* _Document section_
------------------------------------------------

The Comprehensive LATEX Symbol List is a good reference of LaTeX symbol names. See section 3. Mathematical symbols.

Formatting different token types

Since we want to use \begin{array} environment in LaTeX, we should encompass the token characters with different LaTeX operators.

variables with \textrm{var}
type variables with \mathit{tyvar}
others with \textrm{} as well
Haskell keywords with \textit This mapping should be easily changed in a single place in code.

Please let me know if there is a question about any other token types!

Safe escaping

In order to safely escape strings, it would be best to make sure that conversion is done only on parts that are not escaped yet:

data Escapable x =
    Literal x
  | Escaped x

conversion :: Escapable Text -> Escapable LaTeX

Alternative is to perform the conversion as multistep process, with list of Either values:

type Input        = Either HaskellToken RawTeX
type RawTeX       = String

type Intermediate = Either UnescapedString RawTeX

type Output       = Either () RawTeX

Pandoc filter connection

Using Text.Pandoc.Walk interface we can easily implement the filter.

Filter main is a function like:

import Text.Pandoc.JSON
import Text.Pandoc.Walk

main :: IO ()
main = toJSONFilter (ourPandocWalk :: Walkable [a] Pandoc => ToJSONFilter (a -> IO [a])

Then we make ourPandocWalk to be a function that:

Matches Meta to check if we are targetting LaTeX or HTML.
Finds CodeBlock and leaves everything else as-is.
Generates \table as RawBlock of LaTeX output.

------------------------------------------------

* _Tasks_
1) Answer from the Haskell-to-LaTeX notes:
(a) Which LaTeX operator wraps type variables?
(b) Which code element does ourPandocWalk look for?
(c) What type is RawTeX defined as?
2) Extend the Haskell-to-LaTeX notes by writing what comes after their final line.
The material after this plays no role here.

------------------------------------------------

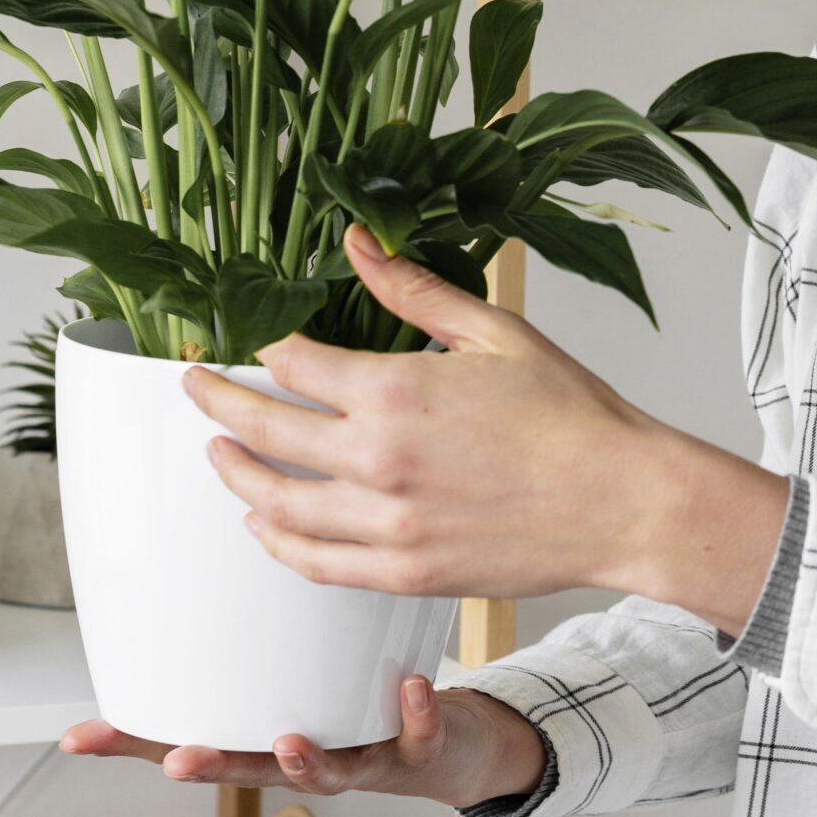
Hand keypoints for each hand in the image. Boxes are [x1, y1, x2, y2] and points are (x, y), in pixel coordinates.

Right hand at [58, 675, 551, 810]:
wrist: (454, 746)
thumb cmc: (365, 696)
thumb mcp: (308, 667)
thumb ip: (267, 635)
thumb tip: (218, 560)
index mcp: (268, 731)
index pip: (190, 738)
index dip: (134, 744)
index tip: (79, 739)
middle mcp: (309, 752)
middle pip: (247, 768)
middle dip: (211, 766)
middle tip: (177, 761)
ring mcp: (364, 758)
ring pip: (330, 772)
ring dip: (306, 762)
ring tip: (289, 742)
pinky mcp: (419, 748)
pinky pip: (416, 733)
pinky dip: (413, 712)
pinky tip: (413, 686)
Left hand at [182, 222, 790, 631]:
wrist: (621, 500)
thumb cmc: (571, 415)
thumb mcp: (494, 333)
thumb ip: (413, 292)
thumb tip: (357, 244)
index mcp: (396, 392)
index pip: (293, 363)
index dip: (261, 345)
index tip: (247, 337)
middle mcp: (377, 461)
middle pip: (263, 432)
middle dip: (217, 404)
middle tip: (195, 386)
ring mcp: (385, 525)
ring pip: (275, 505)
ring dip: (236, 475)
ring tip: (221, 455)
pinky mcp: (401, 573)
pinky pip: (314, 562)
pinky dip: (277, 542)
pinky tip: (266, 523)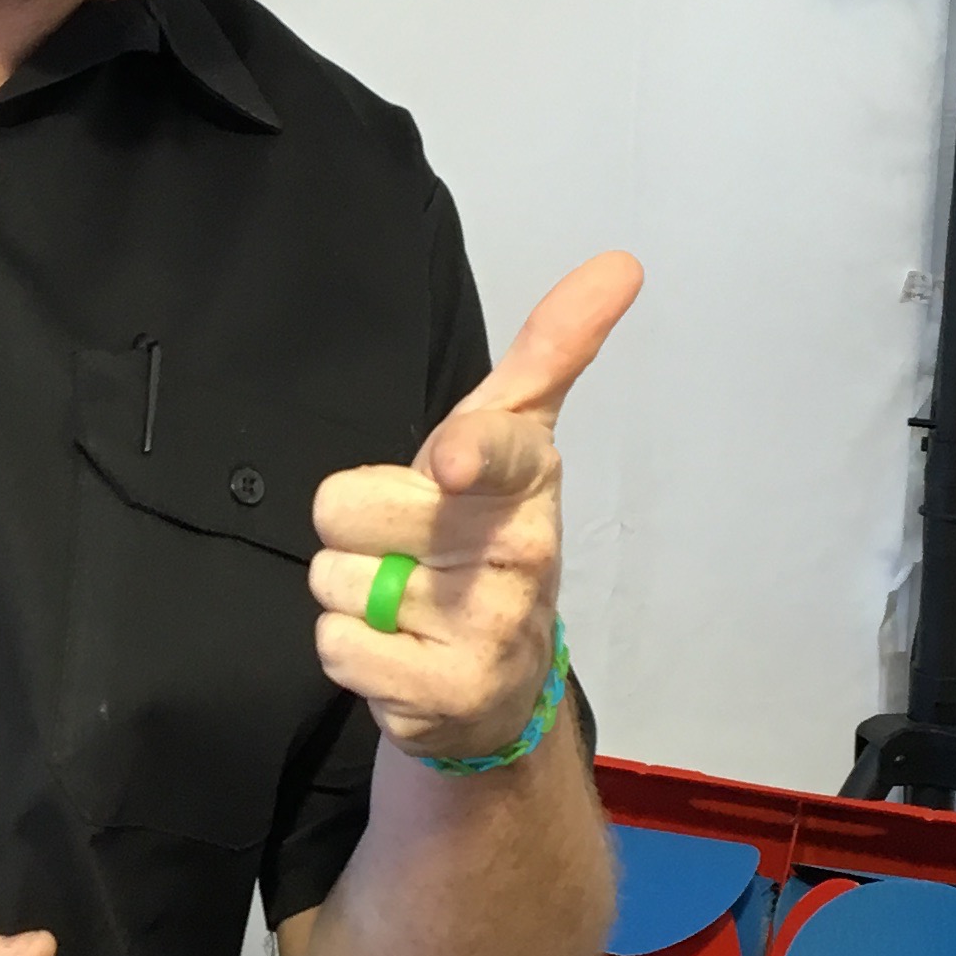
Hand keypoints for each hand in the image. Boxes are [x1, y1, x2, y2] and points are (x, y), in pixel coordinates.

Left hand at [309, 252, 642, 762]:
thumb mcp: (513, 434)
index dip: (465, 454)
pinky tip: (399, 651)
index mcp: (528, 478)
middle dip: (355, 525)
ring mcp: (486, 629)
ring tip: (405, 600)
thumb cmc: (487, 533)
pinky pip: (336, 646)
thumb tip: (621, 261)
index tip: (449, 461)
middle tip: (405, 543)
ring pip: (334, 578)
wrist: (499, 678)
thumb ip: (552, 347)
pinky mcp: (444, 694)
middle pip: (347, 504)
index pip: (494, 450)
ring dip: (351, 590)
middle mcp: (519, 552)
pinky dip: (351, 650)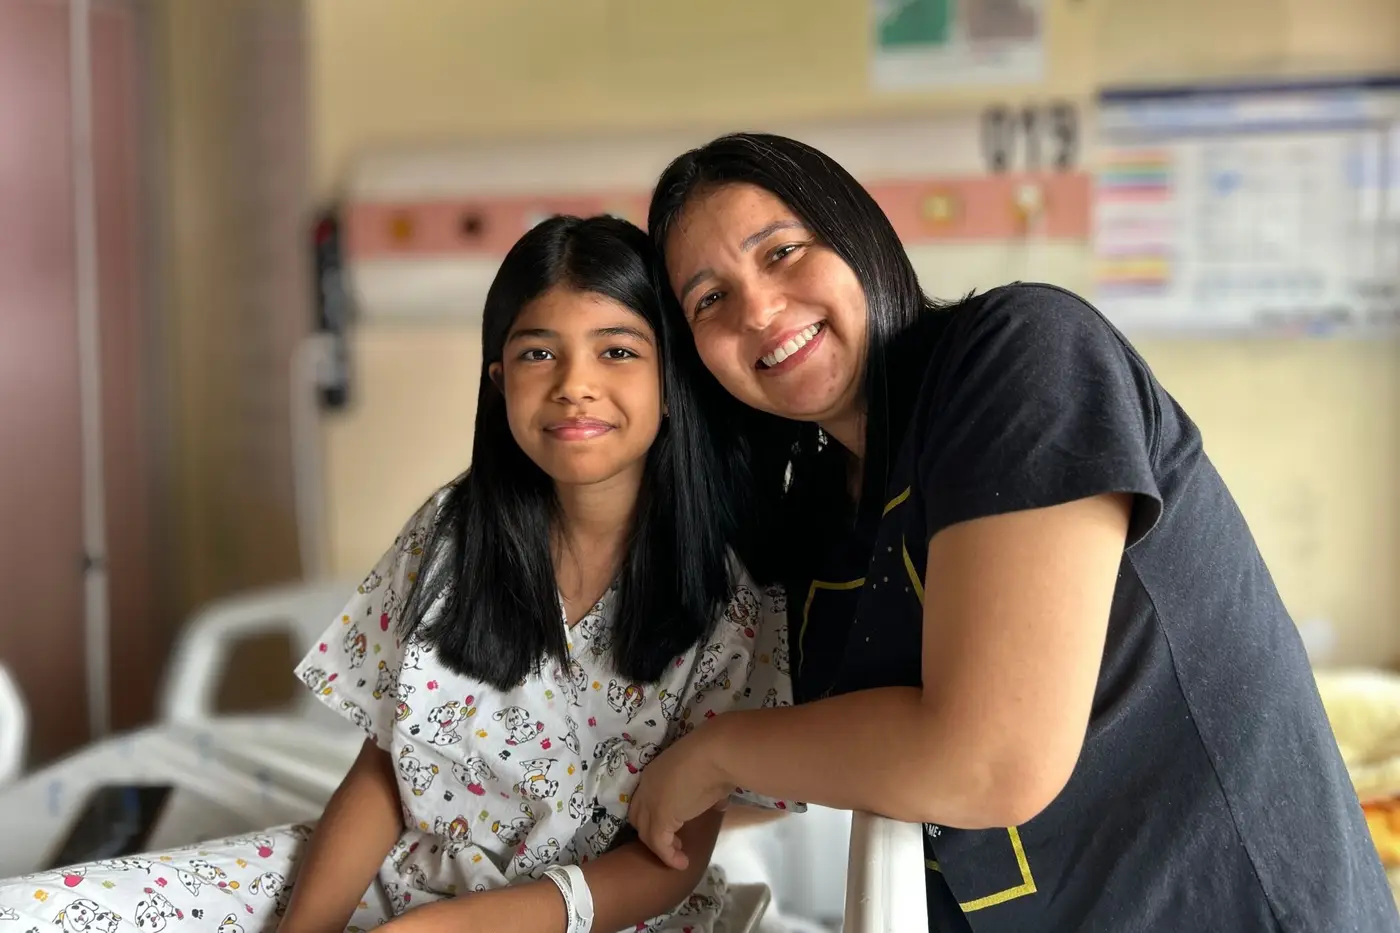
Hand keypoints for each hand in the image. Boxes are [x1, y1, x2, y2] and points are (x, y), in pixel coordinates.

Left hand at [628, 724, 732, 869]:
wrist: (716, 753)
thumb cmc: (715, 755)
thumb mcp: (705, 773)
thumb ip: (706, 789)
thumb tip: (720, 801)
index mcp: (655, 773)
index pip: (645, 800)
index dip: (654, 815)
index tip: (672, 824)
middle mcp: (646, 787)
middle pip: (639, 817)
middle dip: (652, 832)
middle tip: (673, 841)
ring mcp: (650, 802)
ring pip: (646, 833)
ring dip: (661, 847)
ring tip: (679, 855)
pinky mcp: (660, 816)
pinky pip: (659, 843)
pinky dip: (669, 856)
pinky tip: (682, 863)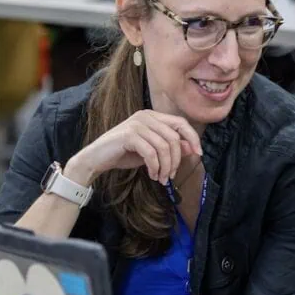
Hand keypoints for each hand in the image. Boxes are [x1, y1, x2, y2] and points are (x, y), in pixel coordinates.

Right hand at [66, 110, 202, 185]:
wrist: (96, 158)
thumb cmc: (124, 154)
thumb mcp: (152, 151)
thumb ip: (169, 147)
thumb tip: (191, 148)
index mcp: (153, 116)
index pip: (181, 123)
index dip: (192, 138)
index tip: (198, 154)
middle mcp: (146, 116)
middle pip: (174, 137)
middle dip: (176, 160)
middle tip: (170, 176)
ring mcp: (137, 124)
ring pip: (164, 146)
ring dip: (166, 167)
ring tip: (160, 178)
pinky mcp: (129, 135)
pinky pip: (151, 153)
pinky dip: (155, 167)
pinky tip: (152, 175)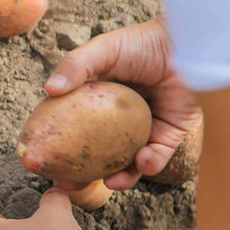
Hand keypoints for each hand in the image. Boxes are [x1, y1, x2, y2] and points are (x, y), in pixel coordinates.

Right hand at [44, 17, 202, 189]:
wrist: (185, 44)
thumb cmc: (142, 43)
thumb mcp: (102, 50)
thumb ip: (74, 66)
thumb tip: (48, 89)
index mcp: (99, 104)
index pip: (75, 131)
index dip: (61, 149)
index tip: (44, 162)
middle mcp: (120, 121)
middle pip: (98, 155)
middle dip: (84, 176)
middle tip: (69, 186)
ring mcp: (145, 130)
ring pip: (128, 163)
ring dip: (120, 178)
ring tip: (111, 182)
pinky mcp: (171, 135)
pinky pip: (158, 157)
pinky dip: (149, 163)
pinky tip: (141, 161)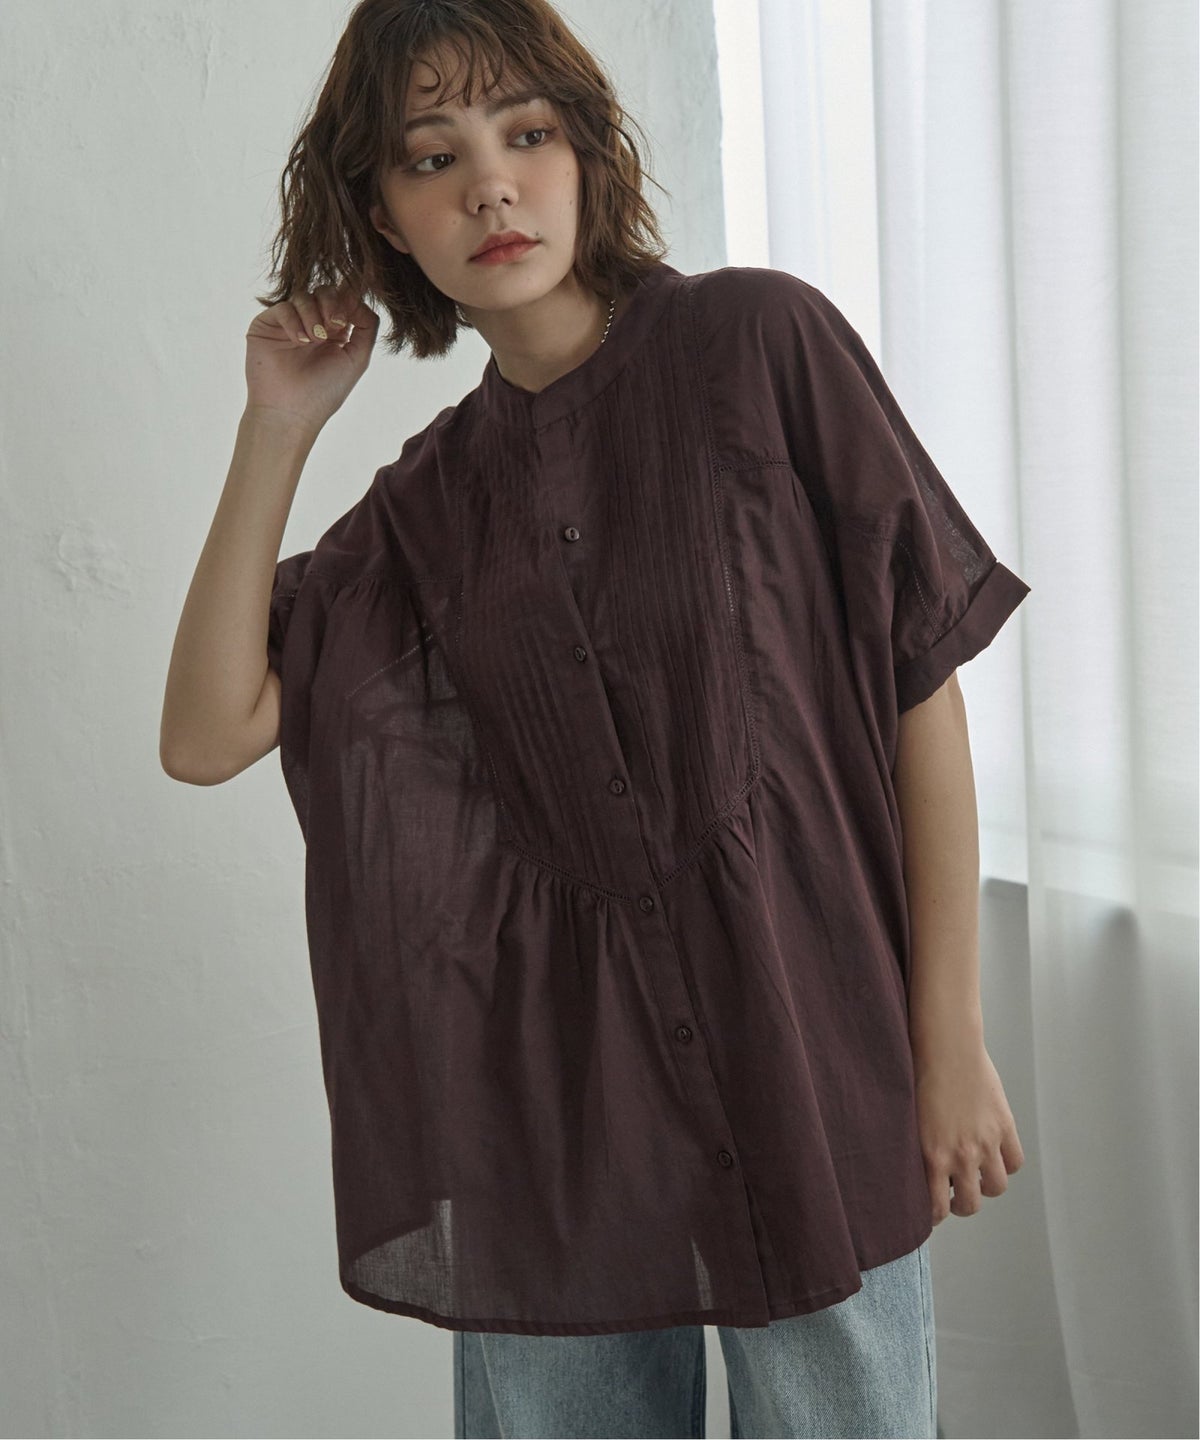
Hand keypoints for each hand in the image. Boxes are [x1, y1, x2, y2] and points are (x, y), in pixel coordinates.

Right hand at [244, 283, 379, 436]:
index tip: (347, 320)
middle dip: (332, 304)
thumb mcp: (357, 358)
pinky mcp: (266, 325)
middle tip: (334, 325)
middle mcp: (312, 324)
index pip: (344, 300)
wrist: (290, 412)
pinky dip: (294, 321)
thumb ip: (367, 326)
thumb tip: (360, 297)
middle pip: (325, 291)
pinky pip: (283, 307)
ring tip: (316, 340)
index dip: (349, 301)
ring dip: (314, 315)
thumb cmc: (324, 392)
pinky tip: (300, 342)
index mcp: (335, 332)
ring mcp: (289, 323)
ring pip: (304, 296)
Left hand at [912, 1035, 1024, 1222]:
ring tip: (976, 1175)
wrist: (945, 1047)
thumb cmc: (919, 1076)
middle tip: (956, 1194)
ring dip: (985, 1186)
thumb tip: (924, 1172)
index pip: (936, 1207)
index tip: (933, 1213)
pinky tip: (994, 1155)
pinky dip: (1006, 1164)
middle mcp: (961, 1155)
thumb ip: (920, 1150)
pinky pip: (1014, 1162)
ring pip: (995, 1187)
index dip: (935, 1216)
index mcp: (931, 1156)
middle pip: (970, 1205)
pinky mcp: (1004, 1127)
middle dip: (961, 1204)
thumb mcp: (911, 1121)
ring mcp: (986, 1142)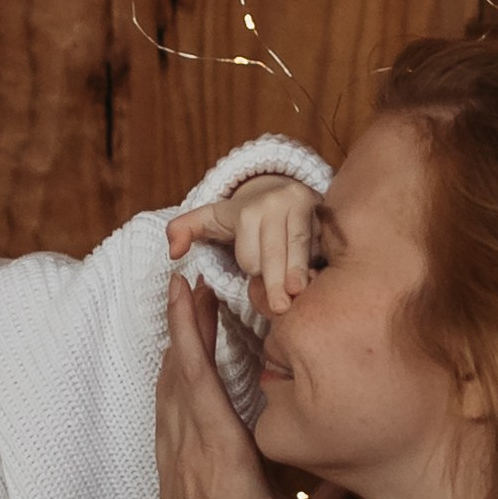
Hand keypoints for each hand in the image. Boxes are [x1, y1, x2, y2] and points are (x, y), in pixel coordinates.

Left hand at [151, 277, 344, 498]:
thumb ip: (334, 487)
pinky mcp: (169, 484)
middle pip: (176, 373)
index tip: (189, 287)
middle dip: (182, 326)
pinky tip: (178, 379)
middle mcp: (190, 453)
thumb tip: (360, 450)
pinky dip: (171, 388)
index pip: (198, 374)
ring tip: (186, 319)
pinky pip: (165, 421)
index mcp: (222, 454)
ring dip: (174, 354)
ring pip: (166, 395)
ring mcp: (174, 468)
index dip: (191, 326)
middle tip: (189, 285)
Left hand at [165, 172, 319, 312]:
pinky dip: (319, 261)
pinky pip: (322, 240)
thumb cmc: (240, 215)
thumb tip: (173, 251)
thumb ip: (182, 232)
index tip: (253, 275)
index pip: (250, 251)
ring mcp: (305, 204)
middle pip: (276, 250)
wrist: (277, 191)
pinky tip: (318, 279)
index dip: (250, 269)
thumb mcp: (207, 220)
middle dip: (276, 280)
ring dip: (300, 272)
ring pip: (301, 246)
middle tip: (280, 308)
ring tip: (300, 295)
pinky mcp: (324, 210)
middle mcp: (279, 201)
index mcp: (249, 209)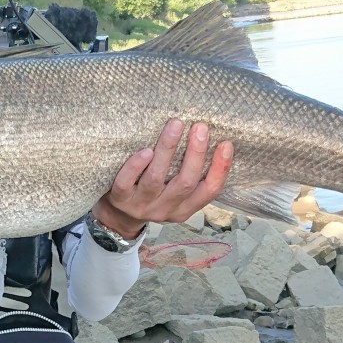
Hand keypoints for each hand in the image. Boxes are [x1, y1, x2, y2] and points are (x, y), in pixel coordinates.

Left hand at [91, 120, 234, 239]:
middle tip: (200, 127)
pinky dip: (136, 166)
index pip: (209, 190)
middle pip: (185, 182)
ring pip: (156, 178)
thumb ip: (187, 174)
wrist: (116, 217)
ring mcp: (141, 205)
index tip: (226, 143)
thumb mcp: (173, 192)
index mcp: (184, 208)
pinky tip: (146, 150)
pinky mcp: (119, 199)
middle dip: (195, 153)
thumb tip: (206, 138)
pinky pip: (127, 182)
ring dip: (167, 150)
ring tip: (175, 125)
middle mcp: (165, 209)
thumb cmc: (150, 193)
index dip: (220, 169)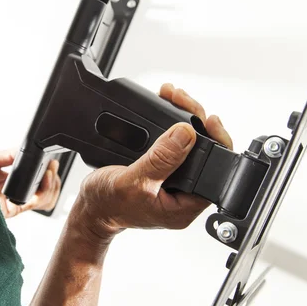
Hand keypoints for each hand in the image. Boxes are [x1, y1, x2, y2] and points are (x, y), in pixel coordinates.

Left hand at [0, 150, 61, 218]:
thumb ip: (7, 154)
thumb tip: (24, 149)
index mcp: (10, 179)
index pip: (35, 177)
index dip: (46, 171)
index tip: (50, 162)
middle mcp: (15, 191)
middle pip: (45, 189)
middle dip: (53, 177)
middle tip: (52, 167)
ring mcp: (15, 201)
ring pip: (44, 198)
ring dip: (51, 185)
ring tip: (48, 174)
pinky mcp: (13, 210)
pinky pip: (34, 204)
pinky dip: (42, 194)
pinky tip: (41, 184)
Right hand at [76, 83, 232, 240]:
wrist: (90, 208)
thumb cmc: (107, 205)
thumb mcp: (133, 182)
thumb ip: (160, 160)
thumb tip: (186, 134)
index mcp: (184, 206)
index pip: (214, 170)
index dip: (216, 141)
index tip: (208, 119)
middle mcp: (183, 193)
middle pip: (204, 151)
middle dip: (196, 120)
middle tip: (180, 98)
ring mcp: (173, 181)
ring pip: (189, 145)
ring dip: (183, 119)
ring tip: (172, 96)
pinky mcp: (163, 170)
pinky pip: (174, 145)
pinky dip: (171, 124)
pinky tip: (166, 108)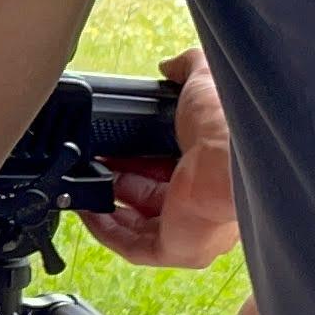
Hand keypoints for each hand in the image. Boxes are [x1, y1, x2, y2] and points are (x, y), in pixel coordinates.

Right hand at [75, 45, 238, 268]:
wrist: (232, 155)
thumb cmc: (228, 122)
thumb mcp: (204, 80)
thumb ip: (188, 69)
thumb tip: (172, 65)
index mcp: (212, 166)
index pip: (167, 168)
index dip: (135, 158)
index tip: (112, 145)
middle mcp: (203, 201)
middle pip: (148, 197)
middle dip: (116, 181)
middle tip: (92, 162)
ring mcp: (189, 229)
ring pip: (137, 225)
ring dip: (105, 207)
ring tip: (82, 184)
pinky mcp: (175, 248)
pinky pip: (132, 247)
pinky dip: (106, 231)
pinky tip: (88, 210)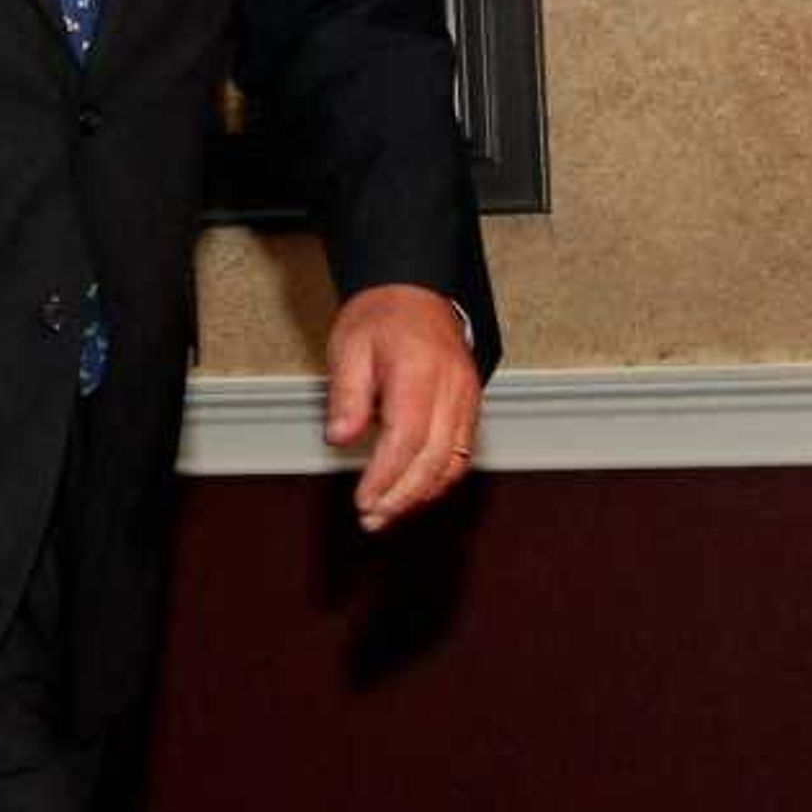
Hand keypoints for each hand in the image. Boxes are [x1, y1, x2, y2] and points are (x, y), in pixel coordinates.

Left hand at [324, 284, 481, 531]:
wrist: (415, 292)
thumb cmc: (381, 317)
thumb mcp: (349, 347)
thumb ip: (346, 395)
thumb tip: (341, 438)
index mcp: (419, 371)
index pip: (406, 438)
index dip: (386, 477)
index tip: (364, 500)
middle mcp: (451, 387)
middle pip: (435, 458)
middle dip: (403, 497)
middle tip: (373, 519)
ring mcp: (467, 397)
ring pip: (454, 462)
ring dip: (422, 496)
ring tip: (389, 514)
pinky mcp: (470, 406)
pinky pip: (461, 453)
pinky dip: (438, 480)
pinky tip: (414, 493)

------------------------------------------------

* _Set of answers_
1)
(a) \mathit
(b) CodeBlock
(c) String

2)
Options shall be parsed per CodeBlock. First parameter to each CodeBlock are attributes (Attr). These attributes should be parsed as options

Option attributes

Per-CodeBlock attributes to be handled:

lexer=indent or lexer=haskell
ignore CodeBlock that does not have attribute:
- lexer=
- or .haskell

Global Meta attributes to be handled:

output format:
- LaTeX or PDF -- produce LaTeX RawBlock
- HTML -- produce HTML RawBlock
- or all others -- produce Table

TikZ marks

TikZ marks are useful for marking up things on generated code.

You should just look for comments with syntax: {->markName-} and convert them to a raw LaTeX string \tikzmark{markName}.

Alternate lexers

Please note that using alternate lexers disables token replacement! This is important, since the token replacement to LaTeX special symbols is language-specific.

Indent only

Indent only is simplest to implement, just start a column after initial whitespace in each line ends.

Space only

There should be an option to use alternate lexer. It is driven solely by indentation.

Cell break is delimited by a starting indent.
Or column of consecutive spaces that occur in more than one line, and at least one line has at least one more space before it.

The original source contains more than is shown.